- [The task]
Tally the lines in the records below that contain the string "vibrant", treating uppercase and lowercase as distinct. Give only the number.

--- START ---

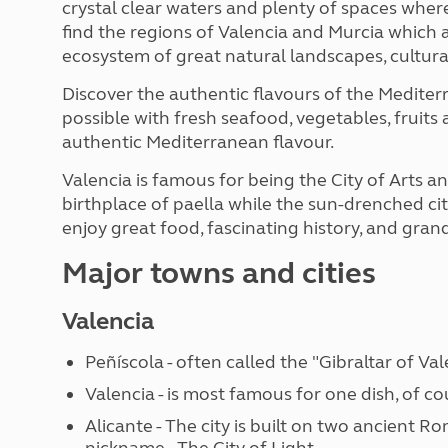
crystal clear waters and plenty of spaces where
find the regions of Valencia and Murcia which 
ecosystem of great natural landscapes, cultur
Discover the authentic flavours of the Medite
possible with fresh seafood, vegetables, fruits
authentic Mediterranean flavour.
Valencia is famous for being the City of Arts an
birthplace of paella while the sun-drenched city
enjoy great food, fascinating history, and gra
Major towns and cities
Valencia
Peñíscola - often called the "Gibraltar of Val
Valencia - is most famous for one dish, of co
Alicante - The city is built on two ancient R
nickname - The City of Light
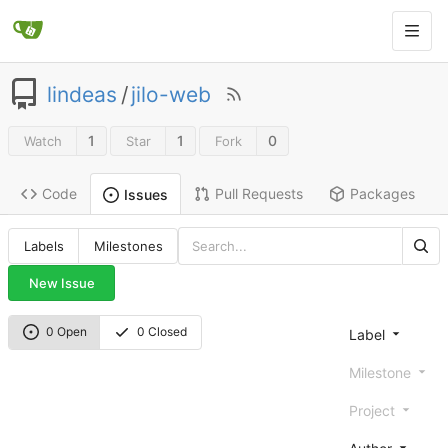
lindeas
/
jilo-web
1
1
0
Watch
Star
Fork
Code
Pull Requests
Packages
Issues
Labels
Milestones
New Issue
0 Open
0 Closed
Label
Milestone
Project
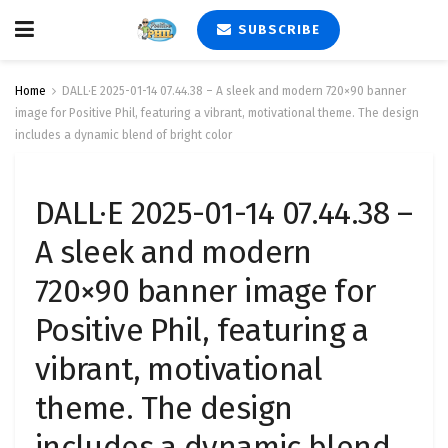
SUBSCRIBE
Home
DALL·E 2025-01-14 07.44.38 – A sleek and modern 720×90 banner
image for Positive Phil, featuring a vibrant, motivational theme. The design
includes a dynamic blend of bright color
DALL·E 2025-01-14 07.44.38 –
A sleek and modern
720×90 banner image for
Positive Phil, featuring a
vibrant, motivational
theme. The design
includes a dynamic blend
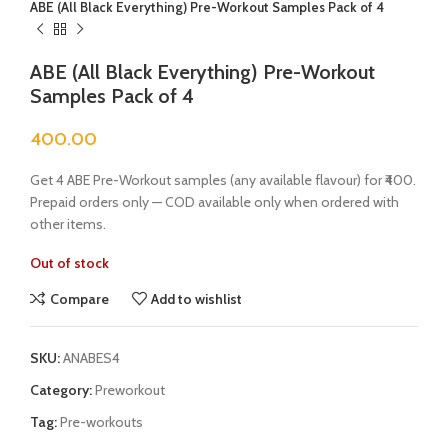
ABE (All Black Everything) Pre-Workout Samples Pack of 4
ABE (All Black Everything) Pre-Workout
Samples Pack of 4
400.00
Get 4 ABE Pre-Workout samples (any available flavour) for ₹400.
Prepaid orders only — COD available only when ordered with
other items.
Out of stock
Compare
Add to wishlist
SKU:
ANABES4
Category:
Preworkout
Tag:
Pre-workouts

--- END ---
--- START ---

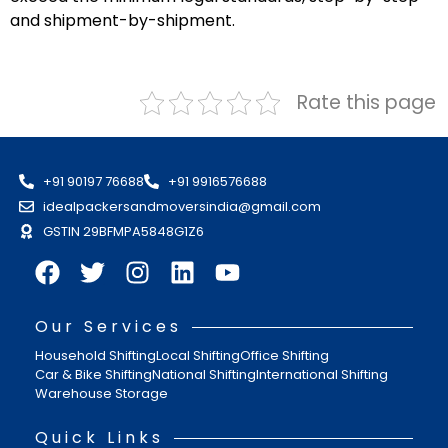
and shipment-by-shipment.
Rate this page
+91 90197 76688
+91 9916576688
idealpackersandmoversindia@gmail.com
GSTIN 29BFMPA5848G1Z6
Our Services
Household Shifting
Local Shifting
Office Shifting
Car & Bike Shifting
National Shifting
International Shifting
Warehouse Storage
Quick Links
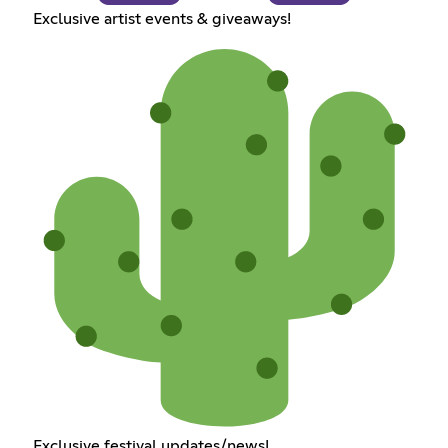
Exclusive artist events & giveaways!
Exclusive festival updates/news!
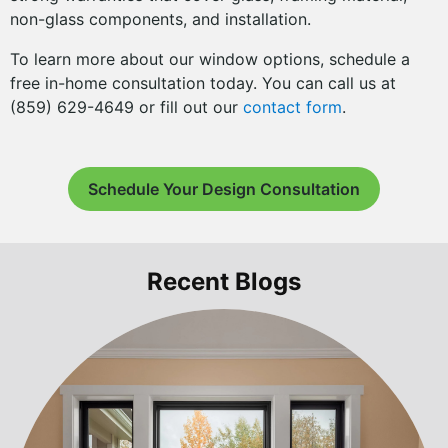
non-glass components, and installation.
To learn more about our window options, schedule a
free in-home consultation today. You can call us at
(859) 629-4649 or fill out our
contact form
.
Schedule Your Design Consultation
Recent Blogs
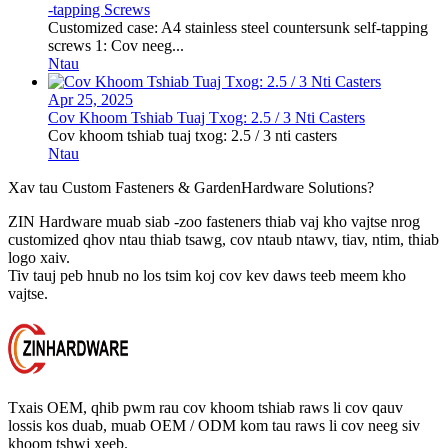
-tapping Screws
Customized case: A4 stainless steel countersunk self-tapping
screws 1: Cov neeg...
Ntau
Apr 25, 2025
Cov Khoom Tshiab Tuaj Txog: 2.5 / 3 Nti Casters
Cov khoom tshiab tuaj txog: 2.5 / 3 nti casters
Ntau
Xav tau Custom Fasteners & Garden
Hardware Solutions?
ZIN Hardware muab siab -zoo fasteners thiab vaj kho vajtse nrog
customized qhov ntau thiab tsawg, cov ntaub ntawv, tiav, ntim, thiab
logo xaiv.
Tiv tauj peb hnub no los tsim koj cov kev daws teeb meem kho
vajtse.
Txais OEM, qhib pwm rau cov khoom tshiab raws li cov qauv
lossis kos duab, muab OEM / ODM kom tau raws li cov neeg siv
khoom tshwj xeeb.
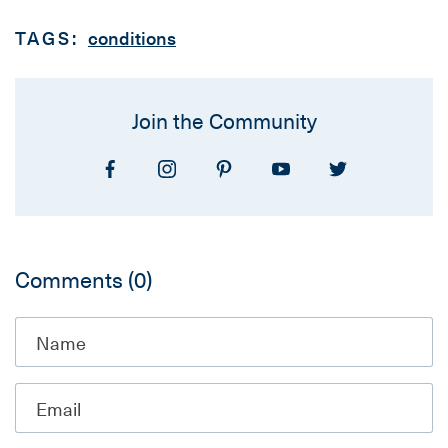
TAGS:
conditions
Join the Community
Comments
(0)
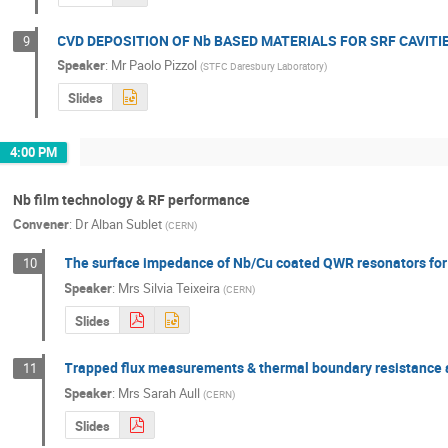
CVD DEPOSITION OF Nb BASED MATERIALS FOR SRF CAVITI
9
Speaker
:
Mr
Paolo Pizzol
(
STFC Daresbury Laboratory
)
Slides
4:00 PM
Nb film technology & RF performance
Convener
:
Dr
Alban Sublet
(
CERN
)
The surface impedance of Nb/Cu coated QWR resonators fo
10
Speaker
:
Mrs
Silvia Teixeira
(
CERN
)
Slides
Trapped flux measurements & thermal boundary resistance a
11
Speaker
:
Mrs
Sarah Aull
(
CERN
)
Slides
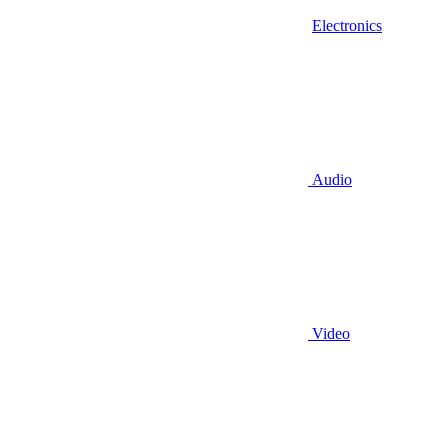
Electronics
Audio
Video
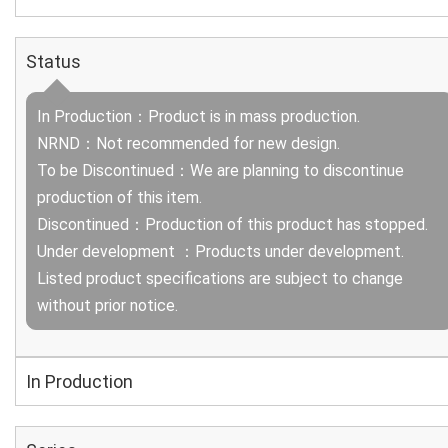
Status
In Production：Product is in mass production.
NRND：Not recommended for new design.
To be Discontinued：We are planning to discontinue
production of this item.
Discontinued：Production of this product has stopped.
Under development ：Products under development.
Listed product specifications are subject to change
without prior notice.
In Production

--- END ---
--- START ---

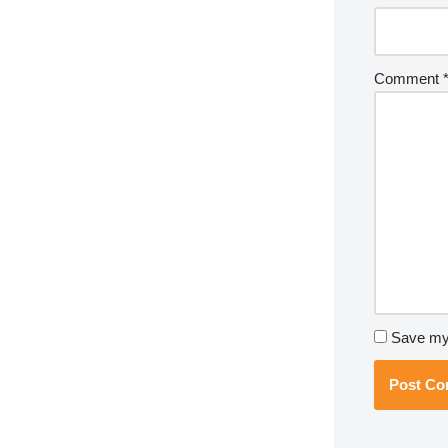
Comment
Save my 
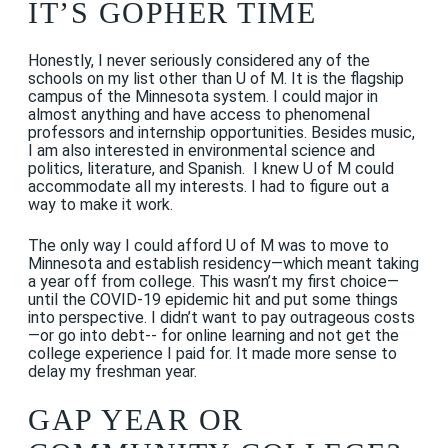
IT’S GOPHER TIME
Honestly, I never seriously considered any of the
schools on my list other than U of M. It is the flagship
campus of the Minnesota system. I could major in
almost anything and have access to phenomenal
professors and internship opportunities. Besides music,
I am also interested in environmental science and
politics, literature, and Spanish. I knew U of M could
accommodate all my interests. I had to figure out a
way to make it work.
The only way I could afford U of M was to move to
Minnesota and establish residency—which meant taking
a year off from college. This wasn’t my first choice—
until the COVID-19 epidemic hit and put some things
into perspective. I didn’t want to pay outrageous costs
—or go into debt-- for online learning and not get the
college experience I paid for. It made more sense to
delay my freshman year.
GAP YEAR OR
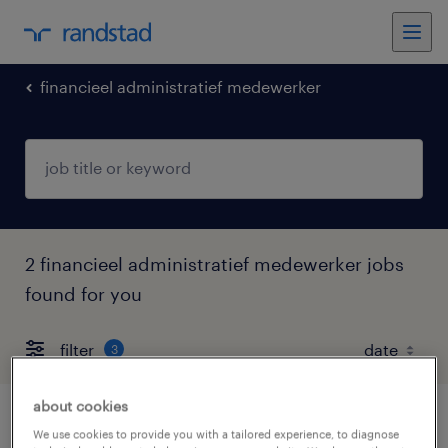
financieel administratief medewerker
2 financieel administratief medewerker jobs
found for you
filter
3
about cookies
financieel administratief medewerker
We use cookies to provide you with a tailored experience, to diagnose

--- END ---

- [Answer space]
2